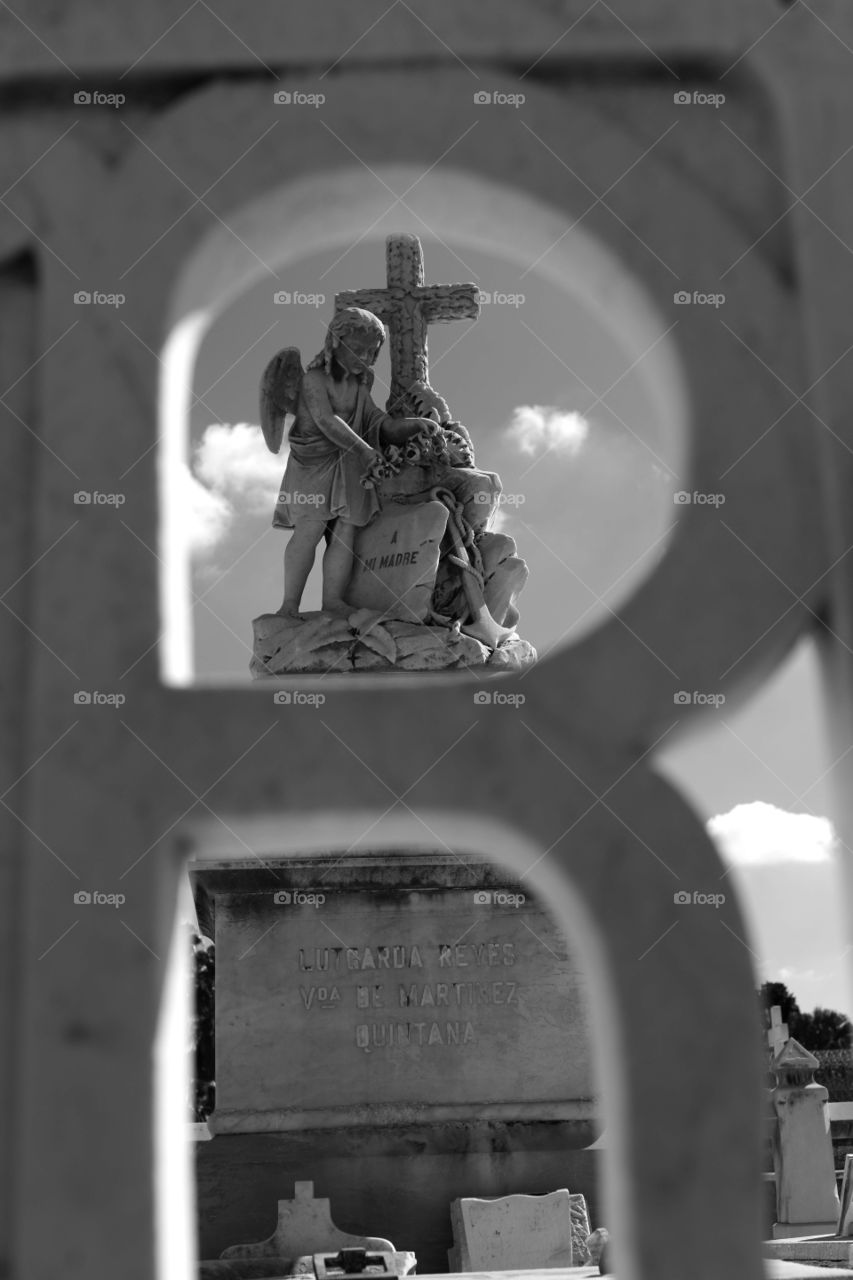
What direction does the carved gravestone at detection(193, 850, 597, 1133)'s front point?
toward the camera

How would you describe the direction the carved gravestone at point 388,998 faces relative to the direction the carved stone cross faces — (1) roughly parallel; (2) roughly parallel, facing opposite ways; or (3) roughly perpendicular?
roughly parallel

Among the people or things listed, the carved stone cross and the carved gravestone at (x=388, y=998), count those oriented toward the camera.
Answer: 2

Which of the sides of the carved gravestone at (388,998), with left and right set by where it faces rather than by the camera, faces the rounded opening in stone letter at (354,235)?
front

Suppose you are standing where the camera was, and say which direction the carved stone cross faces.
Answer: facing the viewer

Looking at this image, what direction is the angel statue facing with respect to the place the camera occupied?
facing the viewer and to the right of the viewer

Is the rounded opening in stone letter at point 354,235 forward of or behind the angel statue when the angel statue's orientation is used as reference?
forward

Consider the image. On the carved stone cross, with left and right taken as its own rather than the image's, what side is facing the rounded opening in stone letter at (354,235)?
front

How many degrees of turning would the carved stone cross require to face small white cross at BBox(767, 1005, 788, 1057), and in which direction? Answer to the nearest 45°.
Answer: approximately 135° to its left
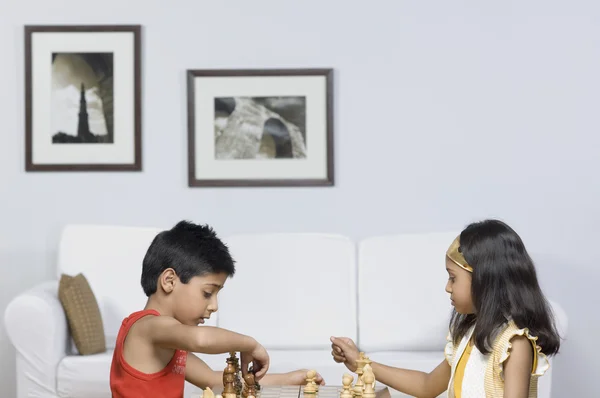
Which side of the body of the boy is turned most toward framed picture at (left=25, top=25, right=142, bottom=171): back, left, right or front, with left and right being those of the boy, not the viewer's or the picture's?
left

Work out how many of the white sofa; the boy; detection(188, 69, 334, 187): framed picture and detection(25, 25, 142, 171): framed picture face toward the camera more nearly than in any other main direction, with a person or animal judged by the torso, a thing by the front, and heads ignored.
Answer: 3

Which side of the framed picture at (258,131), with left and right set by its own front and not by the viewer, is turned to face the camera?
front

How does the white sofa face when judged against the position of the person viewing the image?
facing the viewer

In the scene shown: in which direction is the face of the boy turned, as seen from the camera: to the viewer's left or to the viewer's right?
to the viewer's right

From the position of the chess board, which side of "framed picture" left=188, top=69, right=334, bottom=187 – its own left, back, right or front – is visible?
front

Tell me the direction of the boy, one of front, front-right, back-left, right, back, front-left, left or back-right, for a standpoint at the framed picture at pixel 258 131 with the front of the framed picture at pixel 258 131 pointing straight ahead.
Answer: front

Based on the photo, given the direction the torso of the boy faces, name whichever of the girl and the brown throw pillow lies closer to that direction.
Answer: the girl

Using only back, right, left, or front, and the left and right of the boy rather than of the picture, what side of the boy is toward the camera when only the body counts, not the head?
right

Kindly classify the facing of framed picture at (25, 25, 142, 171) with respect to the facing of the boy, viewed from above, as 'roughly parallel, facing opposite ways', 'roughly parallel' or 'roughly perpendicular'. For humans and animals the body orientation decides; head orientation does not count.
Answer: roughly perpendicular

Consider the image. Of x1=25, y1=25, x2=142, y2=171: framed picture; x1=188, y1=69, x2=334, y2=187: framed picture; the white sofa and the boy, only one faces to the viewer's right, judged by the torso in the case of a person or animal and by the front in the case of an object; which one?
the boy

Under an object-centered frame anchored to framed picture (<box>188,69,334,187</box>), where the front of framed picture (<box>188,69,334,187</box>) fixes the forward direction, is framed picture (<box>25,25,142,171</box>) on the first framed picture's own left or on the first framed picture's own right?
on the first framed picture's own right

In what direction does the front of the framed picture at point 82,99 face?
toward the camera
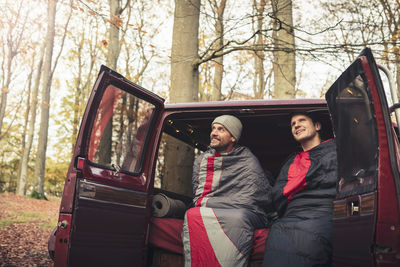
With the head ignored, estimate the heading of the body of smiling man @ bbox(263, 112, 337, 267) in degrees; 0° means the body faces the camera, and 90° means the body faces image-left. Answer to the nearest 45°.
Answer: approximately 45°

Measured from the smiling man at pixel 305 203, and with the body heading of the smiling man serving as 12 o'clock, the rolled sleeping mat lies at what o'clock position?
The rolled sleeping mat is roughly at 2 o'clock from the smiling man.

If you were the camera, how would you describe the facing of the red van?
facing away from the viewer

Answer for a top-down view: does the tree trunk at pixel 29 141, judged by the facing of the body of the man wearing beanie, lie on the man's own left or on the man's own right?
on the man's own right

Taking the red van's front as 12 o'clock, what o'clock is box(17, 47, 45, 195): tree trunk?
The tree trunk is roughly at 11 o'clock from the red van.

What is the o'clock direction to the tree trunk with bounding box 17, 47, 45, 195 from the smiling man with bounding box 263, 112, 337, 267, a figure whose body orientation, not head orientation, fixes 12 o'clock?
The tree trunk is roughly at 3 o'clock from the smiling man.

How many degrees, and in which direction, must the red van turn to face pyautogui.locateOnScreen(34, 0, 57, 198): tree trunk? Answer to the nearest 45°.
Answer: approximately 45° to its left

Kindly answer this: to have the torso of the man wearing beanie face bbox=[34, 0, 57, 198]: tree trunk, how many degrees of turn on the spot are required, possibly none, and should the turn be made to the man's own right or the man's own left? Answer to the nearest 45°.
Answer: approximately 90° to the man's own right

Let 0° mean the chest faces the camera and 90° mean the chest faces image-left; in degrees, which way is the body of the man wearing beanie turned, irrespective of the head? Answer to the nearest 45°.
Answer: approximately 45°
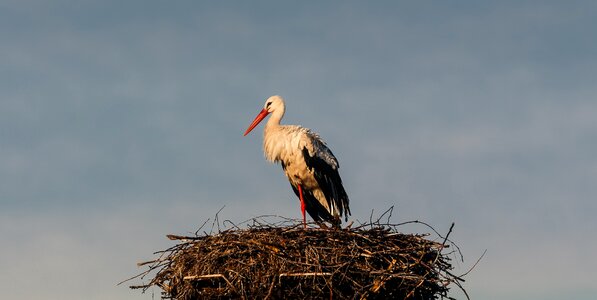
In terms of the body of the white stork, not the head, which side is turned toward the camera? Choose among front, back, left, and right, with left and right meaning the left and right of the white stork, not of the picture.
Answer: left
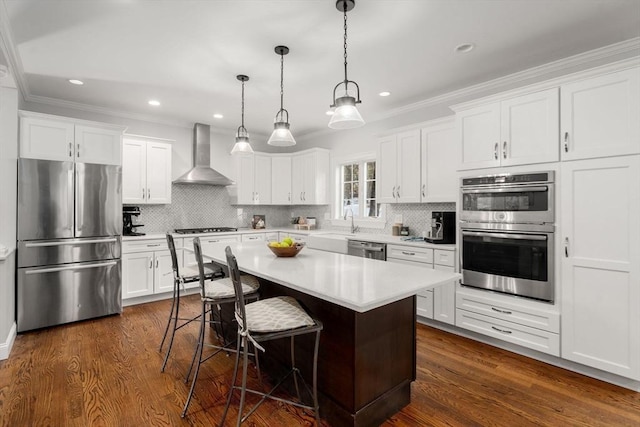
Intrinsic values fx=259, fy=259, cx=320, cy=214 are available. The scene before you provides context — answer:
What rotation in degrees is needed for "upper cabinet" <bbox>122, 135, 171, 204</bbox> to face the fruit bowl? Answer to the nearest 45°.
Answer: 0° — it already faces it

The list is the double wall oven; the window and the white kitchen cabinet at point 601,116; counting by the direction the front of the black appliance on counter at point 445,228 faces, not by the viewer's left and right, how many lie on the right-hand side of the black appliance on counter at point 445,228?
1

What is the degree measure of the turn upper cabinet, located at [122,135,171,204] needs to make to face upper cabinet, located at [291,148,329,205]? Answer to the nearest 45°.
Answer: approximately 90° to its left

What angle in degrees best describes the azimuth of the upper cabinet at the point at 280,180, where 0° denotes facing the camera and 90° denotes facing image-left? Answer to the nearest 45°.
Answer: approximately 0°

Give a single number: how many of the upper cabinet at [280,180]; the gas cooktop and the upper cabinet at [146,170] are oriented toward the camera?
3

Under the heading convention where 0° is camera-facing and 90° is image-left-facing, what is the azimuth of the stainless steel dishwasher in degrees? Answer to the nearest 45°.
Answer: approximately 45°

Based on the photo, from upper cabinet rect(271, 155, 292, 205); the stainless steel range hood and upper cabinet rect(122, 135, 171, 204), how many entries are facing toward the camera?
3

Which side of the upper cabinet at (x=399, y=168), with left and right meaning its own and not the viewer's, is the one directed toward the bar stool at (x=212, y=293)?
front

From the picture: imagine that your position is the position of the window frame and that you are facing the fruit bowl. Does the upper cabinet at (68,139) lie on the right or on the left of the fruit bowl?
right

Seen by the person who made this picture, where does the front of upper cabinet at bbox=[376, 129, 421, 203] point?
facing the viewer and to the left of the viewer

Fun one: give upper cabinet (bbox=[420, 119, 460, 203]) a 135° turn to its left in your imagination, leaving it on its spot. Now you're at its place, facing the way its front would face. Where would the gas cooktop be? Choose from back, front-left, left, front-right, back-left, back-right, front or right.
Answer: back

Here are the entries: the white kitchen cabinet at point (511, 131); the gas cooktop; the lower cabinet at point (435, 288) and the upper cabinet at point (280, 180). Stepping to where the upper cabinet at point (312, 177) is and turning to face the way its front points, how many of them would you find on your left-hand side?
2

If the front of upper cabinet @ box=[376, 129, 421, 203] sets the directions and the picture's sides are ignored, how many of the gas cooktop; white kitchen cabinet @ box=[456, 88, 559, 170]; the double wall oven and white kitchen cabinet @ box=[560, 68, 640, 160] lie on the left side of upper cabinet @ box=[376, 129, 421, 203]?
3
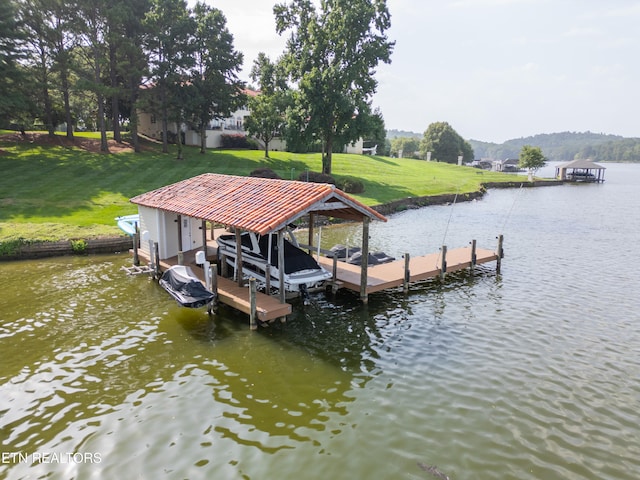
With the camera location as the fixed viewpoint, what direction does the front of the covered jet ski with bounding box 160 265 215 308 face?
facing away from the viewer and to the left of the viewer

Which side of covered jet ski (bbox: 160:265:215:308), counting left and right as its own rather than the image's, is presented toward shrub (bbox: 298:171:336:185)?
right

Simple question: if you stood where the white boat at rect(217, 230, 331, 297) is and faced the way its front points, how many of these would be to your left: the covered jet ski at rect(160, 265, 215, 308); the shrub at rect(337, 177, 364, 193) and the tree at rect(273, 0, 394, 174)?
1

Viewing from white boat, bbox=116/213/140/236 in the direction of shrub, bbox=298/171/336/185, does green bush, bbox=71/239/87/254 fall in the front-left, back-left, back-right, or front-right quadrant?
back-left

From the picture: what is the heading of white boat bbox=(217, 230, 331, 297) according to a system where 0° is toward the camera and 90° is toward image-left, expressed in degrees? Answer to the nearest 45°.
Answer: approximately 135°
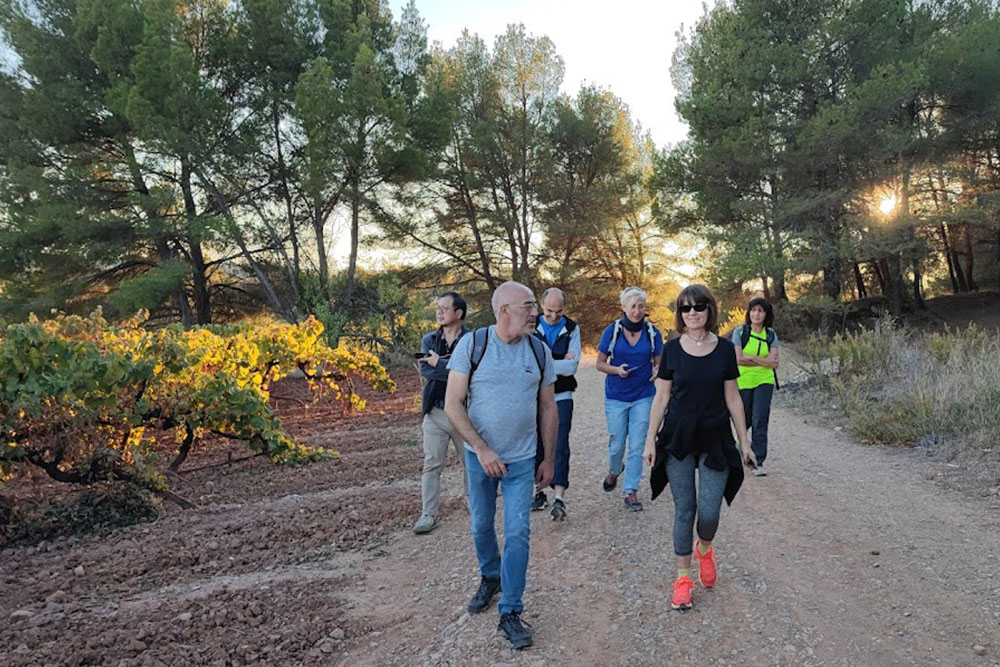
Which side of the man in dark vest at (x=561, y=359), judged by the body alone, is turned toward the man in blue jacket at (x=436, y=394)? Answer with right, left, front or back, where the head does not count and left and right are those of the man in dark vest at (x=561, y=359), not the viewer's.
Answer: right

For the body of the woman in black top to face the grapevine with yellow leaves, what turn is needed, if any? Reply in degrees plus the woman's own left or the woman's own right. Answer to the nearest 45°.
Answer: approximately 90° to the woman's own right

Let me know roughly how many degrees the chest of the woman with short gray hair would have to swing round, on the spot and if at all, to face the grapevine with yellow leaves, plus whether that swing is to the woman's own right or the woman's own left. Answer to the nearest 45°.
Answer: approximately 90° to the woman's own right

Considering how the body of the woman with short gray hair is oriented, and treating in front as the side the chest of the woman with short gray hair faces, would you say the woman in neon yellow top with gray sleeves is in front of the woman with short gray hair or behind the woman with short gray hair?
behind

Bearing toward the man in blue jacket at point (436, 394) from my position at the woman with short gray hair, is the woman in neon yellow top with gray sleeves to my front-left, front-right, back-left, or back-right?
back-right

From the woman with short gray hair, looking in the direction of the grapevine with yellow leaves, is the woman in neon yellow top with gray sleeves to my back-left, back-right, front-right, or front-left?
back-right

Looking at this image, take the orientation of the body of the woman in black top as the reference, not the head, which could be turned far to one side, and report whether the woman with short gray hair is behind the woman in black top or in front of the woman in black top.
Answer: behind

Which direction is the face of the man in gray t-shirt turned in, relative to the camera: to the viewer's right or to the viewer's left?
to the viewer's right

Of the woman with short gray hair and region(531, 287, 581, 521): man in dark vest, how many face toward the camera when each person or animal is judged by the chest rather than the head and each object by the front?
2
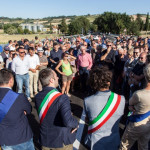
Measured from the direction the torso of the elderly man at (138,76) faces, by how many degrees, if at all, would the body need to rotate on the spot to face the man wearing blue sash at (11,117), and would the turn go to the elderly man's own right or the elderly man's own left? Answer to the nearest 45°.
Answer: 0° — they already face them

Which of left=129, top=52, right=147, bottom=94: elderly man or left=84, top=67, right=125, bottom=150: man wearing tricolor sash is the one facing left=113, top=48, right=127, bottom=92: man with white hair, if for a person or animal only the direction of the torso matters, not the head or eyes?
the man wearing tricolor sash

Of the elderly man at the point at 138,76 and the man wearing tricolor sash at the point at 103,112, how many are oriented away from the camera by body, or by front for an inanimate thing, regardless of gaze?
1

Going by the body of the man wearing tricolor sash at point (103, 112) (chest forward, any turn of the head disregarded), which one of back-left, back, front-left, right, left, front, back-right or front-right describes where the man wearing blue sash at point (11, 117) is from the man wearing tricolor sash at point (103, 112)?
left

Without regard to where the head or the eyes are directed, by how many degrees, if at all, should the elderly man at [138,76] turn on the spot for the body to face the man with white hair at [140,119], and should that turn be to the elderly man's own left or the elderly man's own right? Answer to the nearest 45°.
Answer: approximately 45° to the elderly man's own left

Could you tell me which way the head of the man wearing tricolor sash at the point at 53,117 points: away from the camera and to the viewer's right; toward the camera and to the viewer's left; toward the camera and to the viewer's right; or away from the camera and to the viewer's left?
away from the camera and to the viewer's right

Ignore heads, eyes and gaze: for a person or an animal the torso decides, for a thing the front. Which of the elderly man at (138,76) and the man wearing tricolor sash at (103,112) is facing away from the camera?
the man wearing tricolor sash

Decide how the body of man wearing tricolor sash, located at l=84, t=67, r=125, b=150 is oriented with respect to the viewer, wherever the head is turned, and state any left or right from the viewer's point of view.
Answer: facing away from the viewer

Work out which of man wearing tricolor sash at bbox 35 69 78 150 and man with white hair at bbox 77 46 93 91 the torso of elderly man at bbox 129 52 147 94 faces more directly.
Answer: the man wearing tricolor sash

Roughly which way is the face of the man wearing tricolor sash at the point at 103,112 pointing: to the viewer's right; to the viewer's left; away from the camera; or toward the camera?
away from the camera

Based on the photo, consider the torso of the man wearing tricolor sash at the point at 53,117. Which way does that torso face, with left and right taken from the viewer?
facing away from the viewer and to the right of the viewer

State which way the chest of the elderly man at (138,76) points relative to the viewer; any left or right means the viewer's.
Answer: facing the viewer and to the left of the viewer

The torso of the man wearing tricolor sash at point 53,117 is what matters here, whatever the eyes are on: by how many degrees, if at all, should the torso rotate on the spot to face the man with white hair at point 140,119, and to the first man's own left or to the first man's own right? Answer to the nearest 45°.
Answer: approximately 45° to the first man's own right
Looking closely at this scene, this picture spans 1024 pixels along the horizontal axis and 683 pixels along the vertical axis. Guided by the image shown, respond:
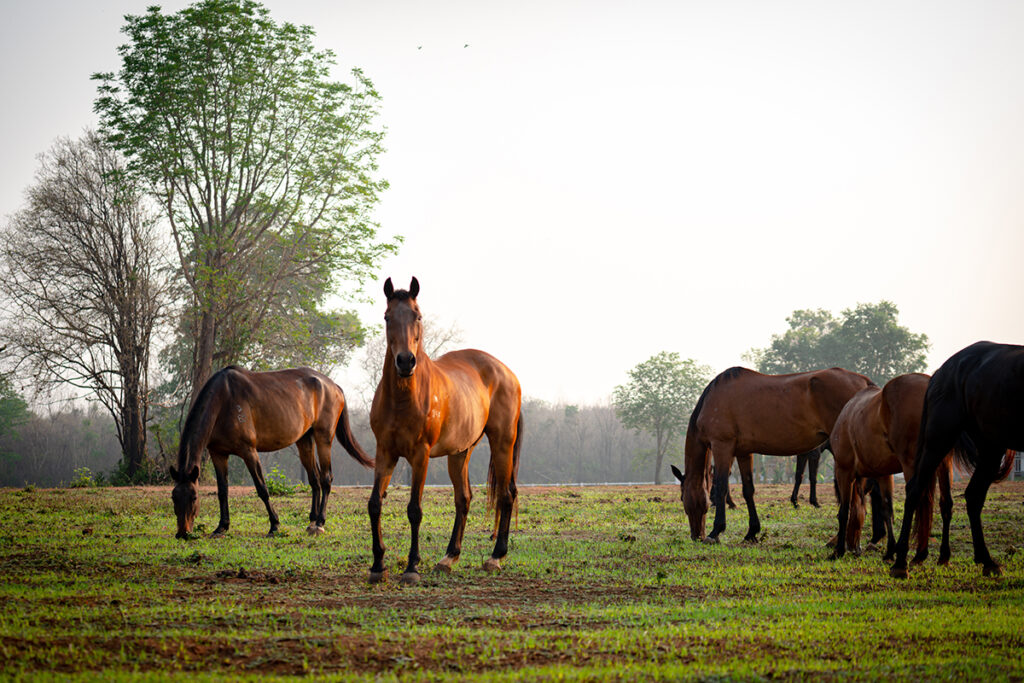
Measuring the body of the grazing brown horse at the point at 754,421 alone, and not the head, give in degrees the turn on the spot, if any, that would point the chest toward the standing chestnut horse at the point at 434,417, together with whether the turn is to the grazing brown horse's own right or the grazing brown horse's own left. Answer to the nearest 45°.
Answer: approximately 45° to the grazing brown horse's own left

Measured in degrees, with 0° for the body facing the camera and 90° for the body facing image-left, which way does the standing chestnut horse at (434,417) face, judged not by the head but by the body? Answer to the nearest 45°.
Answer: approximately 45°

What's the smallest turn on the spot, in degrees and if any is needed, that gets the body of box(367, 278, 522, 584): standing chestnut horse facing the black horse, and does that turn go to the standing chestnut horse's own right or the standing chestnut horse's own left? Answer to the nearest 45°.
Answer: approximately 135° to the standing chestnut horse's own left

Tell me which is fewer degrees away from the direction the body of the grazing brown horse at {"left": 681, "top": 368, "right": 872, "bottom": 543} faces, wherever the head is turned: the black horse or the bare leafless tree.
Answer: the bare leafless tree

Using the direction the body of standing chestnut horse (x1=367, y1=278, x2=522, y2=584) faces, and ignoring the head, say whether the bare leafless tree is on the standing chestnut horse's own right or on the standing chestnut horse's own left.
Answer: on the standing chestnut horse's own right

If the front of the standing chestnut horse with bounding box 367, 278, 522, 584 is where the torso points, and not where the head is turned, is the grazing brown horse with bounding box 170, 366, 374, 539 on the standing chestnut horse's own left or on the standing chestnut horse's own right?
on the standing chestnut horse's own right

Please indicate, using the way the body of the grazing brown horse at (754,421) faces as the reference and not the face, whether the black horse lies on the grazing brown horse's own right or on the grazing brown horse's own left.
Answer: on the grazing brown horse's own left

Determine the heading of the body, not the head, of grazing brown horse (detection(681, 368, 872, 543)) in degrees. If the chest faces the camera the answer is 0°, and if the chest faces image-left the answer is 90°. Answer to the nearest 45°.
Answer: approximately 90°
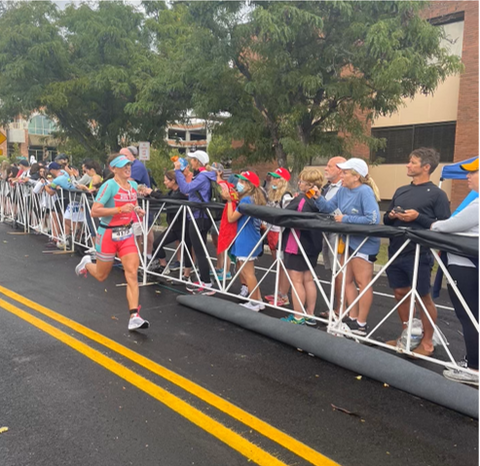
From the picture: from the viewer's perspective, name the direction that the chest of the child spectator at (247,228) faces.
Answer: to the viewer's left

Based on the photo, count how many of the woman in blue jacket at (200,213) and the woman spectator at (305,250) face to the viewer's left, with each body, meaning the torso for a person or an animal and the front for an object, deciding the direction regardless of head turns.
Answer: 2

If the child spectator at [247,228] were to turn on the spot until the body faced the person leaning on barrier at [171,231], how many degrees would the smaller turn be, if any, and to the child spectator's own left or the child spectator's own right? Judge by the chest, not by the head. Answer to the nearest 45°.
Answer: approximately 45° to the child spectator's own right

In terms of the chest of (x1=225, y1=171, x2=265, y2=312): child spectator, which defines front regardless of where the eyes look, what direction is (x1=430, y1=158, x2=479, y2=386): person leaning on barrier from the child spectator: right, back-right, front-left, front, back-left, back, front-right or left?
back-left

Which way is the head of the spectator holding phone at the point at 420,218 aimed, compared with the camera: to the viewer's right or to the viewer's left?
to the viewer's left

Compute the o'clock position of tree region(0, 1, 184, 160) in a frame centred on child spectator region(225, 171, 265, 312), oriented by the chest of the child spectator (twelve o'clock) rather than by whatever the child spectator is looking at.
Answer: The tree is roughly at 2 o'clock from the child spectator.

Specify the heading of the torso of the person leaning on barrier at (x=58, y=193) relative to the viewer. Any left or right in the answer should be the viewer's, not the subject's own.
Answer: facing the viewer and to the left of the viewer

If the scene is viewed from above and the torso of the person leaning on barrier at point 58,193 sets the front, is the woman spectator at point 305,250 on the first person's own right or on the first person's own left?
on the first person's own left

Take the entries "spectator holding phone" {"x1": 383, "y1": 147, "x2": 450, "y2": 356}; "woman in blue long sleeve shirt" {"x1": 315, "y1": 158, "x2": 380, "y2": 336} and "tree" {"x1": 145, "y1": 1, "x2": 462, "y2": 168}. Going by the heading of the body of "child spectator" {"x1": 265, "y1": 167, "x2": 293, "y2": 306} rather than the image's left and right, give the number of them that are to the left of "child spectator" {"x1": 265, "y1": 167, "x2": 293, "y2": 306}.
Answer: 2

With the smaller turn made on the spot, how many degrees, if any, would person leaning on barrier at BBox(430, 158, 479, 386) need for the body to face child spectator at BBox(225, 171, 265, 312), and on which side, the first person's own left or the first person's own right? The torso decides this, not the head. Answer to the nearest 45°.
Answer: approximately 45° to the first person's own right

What you will do: Copy the lines from the one containing "The torso of the man wearing tricolor sash at point" through the one containing "Answer: approximately 45° to the first man's", inclusive, changing "tricolor sash" to "striped sash" and leaving everything else as it is.

The answer:
The torso of the man wearing striped sash at point 53,117 is what matters here, whatever the eyes are on: by how many degrees, if at all, should the torso rotate on the spot to face the man with white hair at point 140,119, and to the first man's own left or to the first man's own right? Answer to the nearest 45°.
Answer: approximately 45° to the first man's own right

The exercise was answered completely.